┌─ Exercise inputs

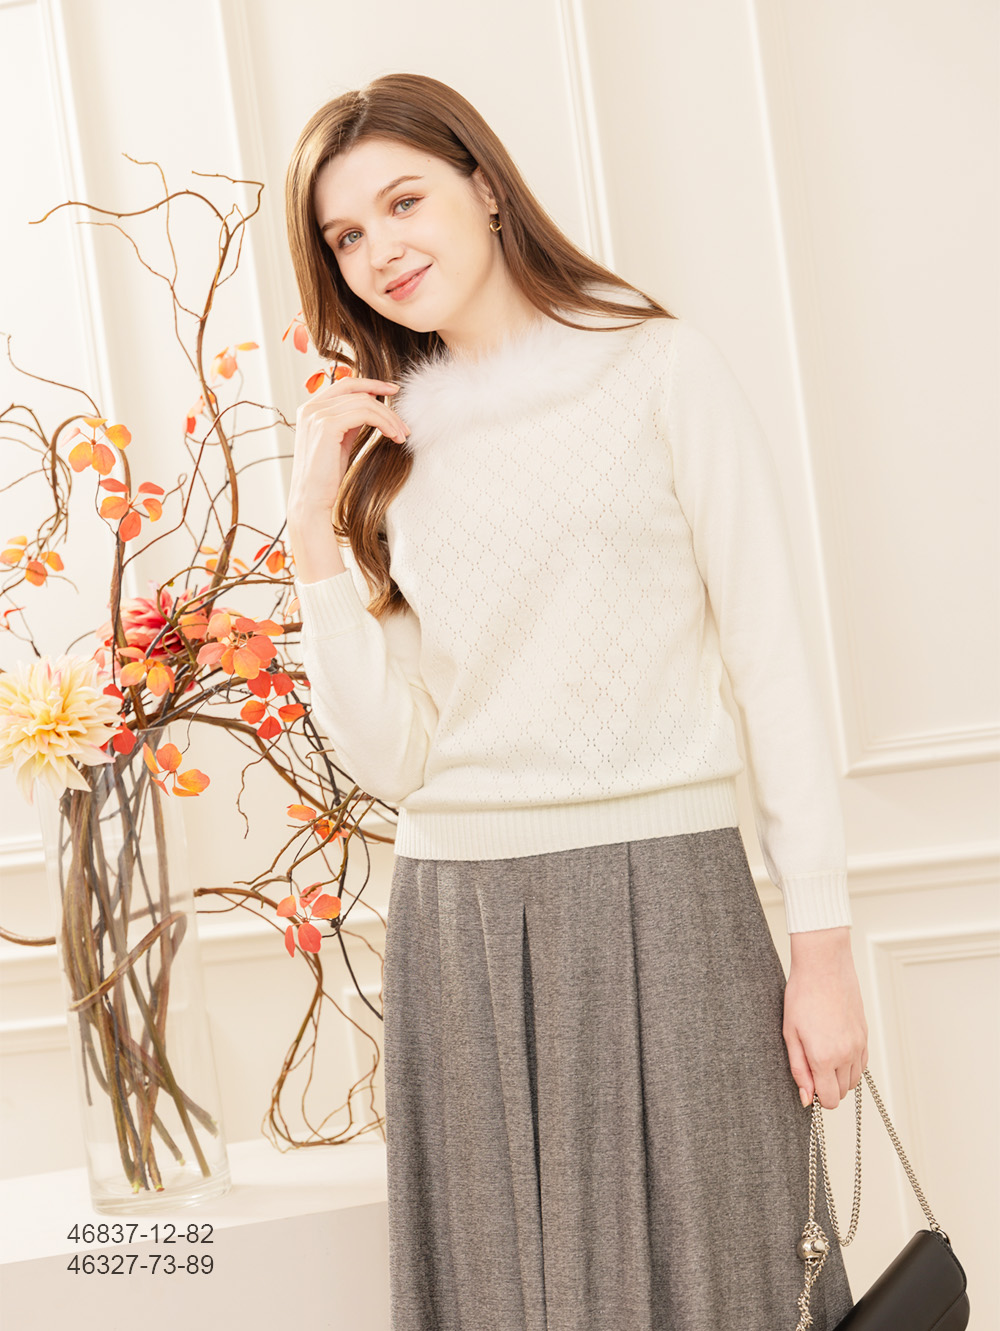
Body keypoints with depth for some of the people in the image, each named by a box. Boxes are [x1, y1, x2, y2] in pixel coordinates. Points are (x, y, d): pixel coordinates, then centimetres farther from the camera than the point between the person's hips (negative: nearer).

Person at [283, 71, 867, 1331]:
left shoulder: (659, 367, 2)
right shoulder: (381, 445, 12)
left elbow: (771, 658, -1)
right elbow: (387, 757, 4)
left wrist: (822, 938, -6)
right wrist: (316, 536, -2)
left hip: (665, 897, -3)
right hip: (458, 926, 3)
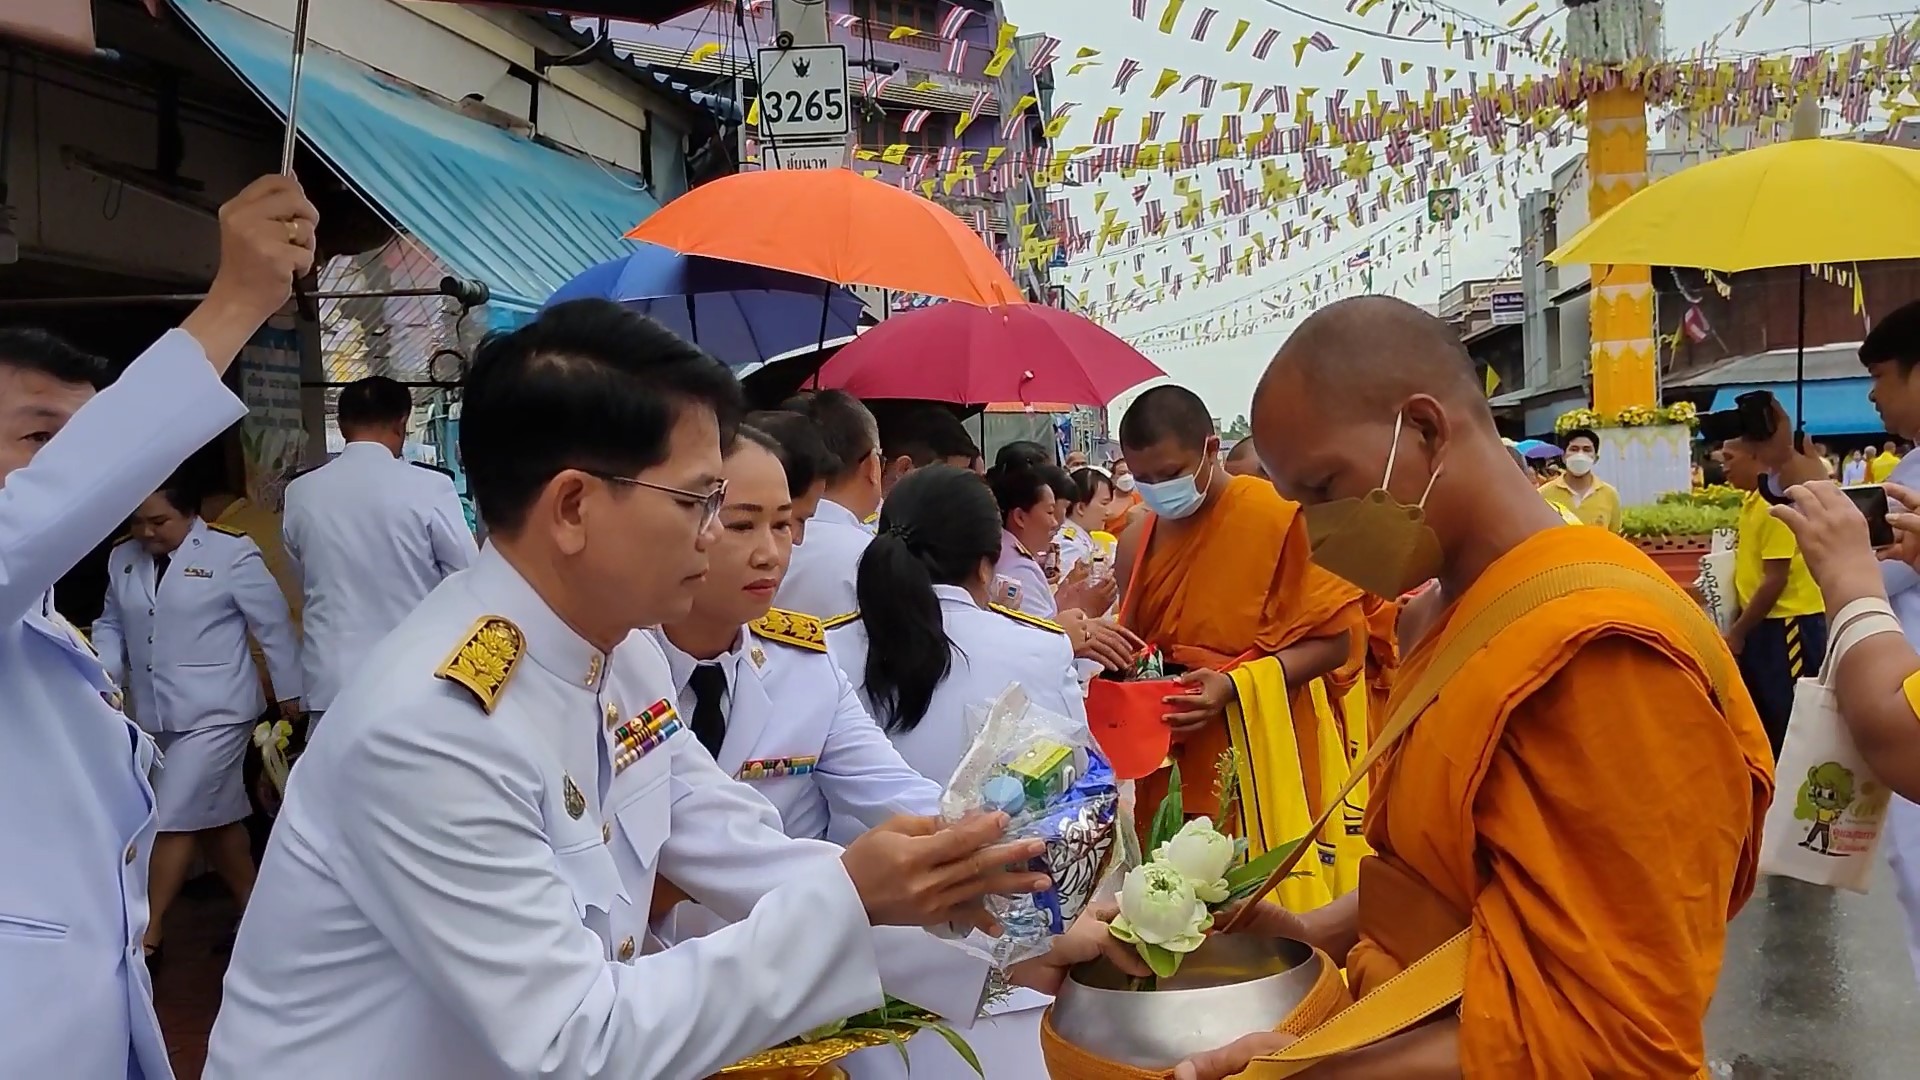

└─

Rewrite the lines from the one with "right elbow: (387, 757, 4)" through the end of the listing, both ends included, renaming "wrist" to "hand" and leaving everything else unchanged. Give only those lines, and leave the pictures out.

right elbow: (387, 757, 4)
left hand: (822, 938, -6)
right hand: (316, 536, -2)
left hip: (665, 897, -3)
right hip: (458, 926, 3)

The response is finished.